Around 1750, new types of auxiliary sails appeared:

  • staysails, to stabilize the course of the ship in the wind, also in a storm, and to catch the wind from abeam.
  • stunsails, to be used in calm weather only, to maximize the sail area in order to catch as much wind as possible.

    On the other hand, the square spritsails disappeared with all its running gears, and instead, a "naked" yard that was never moved anymore, but gave the bowsprit more side stability, became part of the standing rigging.

    This rigging, on 3 masts, was the standard rigging of a "ship", not only of the ships of the line (shared among all rates), but also to other types like the East India Men and other merchant sailing ships. And, the rigging of the ships of the line was the origin from which the rigging of the clipper ships and the windjammers was developed later on.

  • Sources and Books

    There are plenty of books and information available about the ships of the line. This is due to the fact that the construction of these ships conincided with the era of science, after 1600, where for the first time, plans and models were used to design and build the real ships.

    Especially the British preserved a large number of documents in their maritime archives, and most of the literature about his topic is available in English, too.

    Belaying Schemes (Reconstruction)

    Although we do have a lot of deck plans, alass, no original belaying scheme has prevailed, if it ever existed (for the most seamen could not read and knew their profession by heart).

    Due to the long time ships of the line were used in all sea power countries, there are many varieties according to the era, size, rate and rigging of the ships.

    A French 74-gun ship of 1750

    This is my personal reconstruction. I used the third volume of Boudriots "Le vaisseau de 74 canons", but was not content with his version - too many "errors", asymmetries and missing lines. I will apply my own plan on my models ...

    For all who want to check the plan that Boudriot had in mind, here is it (as mapped to a non-geometric plan scheme), in French and English:

    When You look closely You will find some strange things, that is why I made my own version...

    UPDATE 2010-12-11:

  • after requests of the German modellers forum Wettringer Modellbauforum, here is my bilingual version English/German
  • auf Wunsch des Wettringer Modellbauforums, hier eine zweisprachige Version meiner Überlegungen:

    The HMS Victory, a 100-gun ship, around 1800

    There is a belaying plan published by C Napean Longridge in his Bible of the Victory, "The Anatomy of Nelson´ Ships". The problem with this plan is, that is was drawn long after the last time when the HMS Victory put to sea and used her sails. The rigging already was a symbolic museum ship rigging, missing most of its running rigging, and so forth.

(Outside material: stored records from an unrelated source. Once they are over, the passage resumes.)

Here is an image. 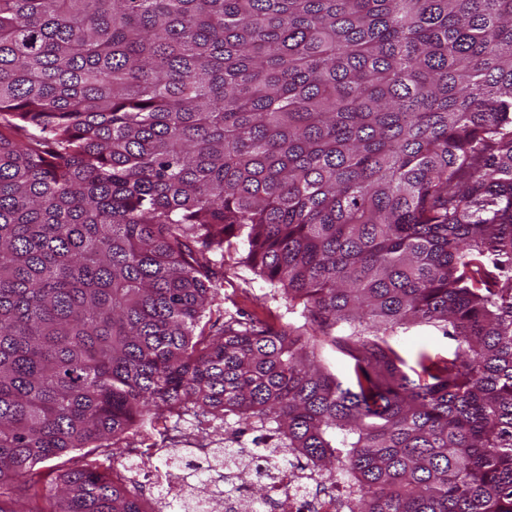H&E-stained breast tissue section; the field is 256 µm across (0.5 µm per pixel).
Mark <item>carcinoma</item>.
<instances>
[{
	"label": "carcinoma",
	"instance_id": "cac0c4a2",
	"mask_svg": "<svg viewBox=\"0 0 512 512\" xmlns=\"http://www.w3.org/2000/svg\"><path fill=\"white\" fill-rule=\"evenodd\" d=\"M238 249L303 324L216 303ZM159 408L512 512V0H0V512H144ZM394 340L410 365H414L420 352H427L434 358H447L455 347L453 340L444 336L441 331L427 326H411L406 331H400Z\"/></svg>",
	"mask_w": 512,
	"mask_h": 512
}]
</instances>
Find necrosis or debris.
<instances>
[{
  "instance_id": "necrosis-or-debris-1",
  "label": "necrosis or debris",
  "mask_w": 512,
  "mask_h": 512,
  "mask_svg": "<svg viewBox=\"0 0 512 512\" xmlns=\"http://www.w3.org/2000/svg\"><path fill=\"white\" fill-rule=\"evenodd\" d=\"M118 456L134 457V466H119L112 471L114 480L133 482L139 473L156 470L158 459H165L167 469L161 477L166 493L150 499L147 512H170L179 504L187 512H195L198 505H206L208 512H252L250 490L256 483H264L268 490L270 512H342L341 498L318 475L309 472L303 463L288 467L277 465L275 448H241L234 459L230 477L236 491L221 496L199 484L188 482L181 474L184 465L206 466L219 470L222 459L205 445L191 448H158L147 446L130 450L118 449Z\"/></svg>"
}]
</instances>
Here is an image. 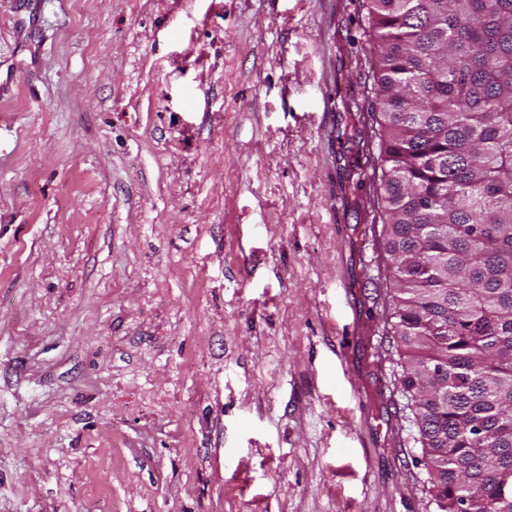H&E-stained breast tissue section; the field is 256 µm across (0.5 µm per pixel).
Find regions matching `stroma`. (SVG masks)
<instances>
[{
    "instance_id": "1",
    "label": "stroma",
    "mask_w": 512,
    "mask_h": 512,
    "mask_svg": "<svg viewBox=\"0 0 512 512\" xmlns=\"http://www.w3.org/2000/svg\"><path fill=\"white\" fill-rule=\"evenodd\" d=\"M362 0H0V512H438Z\"/></svg>"
}]
</instances>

    Longridge´s plan is still of high value, yet, I am about to revise it for my model...

    And here is my personal, revised version:

    NOTE: the Victory, the most famous sailing ship of the line in the world, was built in 1765, but rebuilt many times. It is very likely that also the belaying scheme had altered many times during her life.

    What we have today is a "snapshot of history", with many questions that will remain unanswered for us. Yet, it is possible to reconstruct a model of the Victory, that carries a functional rigging. The real Victory will put to sea never again, and the last time she wore sails is more than 150 years ago. The Victory of today, in her last dock in Portsmouth, has a reduced museum rigg only.